Rituals were not only used for comfort, but also provided a way to demonstrate peacefulness and diffuse tension between protestors and police. Many women, Zwissler said, formed a sense of community through religious acts in groups of complete strangers.
Rituals such as dancing, prayer or giving to others were practiced by the three women she described heavily in her book. Each of the women identified religiously as either Pagan, Catholic or United Church while also self-identifying as feminists.
"The goal of my project is to describe and analyze the ways women actually live their feminisms, rather than determining prescriptions of how feminism should be lived," Zwissler said.
Although she spoke in depth about the three women, her study included over 50 feminists and activists who were religious in some way. 19 of those in the study identified as LGBTQ.

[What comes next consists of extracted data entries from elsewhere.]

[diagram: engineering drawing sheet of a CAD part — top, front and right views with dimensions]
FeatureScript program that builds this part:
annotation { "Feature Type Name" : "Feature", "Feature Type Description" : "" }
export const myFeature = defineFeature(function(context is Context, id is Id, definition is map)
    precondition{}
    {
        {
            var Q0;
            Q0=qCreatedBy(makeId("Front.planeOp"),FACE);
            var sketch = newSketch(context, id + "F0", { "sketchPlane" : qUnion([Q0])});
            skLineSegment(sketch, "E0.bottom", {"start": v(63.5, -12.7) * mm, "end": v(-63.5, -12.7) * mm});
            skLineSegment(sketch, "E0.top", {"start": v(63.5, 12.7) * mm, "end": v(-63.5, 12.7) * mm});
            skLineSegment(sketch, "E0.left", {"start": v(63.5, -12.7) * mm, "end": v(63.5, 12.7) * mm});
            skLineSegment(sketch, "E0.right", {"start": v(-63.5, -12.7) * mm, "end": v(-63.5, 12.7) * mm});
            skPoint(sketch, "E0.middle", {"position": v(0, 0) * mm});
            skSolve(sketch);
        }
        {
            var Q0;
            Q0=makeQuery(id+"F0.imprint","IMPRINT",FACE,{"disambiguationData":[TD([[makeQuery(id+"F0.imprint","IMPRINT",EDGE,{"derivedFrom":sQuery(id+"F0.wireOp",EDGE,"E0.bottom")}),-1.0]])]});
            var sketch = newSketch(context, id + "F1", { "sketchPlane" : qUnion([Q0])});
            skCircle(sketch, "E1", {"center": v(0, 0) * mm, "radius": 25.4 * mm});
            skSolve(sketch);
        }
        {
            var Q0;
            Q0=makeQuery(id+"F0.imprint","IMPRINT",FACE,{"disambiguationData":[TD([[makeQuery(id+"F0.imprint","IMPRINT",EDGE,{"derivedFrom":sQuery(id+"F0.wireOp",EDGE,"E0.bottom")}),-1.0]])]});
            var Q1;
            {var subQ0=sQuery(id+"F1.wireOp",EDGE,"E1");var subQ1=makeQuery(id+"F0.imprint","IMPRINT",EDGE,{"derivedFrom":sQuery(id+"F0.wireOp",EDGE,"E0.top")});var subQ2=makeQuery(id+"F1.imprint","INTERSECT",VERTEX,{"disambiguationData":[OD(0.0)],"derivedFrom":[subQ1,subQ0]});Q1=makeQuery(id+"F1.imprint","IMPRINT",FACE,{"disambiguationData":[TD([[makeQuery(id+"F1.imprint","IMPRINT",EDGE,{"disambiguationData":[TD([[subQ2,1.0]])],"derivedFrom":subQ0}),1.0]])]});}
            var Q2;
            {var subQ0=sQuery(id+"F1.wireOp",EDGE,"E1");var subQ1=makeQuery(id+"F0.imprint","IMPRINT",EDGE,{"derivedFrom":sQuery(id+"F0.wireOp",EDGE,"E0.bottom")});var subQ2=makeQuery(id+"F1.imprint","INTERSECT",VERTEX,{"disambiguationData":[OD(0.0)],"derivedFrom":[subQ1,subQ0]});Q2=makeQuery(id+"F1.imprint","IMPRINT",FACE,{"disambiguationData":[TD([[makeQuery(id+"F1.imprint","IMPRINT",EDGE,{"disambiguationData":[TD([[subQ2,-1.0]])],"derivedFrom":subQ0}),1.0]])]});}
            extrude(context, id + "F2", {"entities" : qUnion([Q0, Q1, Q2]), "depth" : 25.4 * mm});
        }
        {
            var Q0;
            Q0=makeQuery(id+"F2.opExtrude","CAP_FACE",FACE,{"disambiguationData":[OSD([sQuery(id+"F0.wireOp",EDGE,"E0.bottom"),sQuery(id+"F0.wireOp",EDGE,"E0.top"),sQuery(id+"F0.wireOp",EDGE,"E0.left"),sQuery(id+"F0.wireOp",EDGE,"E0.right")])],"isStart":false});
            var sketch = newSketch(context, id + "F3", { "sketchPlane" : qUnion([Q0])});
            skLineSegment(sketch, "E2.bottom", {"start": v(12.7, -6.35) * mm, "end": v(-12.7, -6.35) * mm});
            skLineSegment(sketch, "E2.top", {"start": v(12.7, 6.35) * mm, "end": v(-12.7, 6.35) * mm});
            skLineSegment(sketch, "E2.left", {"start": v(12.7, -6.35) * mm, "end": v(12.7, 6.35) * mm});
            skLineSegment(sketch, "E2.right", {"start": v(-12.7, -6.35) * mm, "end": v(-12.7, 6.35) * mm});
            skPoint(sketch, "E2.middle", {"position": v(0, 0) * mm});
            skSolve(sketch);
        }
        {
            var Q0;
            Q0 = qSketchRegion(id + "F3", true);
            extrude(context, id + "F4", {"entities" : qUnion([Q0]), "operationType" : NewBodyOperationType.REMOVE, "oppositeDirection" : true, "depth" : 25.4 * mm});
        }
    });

Zwissler said there is a long lineage of faith-based social justice movements in North America, and silence about their connection motivated her to complete the study.
Detroit Senior Victoria Daniel said she was Zwissler's student during her sophomore year.
Daniel said she sees a clear connection between social activism and religion. "There's activists for religion alone, so I think they feed on each other," Daniel said.
Oakland Sophomore Brooke Cracker said she does not believe that social activists are often religious.
"I wouldn't say I think they go hand-in-hand," she said. "I'm not super religious."
Richard Rothaus, dean of the College of Liberal Arts and Social Sciences noted that Zwissler's work and dedication toward her book was worth celebrating.
Zwissler hopes audience members and readers learn that polarization and stereotyping religion can be harmful when trying to understand others. She brought up current movements like #MeToo, transgender rights and the women's march.
"All movements for social change... involve people from across the social spectrum, and that inherently includes religious diversity," Zwissler said. "If we want to understand religion in North America we need to pay attention to this diversity and to the full power of religion across the political spectrum."
The talk was part of the second annual Anthropology of Religion Speaker Series, sponsored by the Department of Philosophy and Religion and the Department of Sociology, Anthropology and Social Work.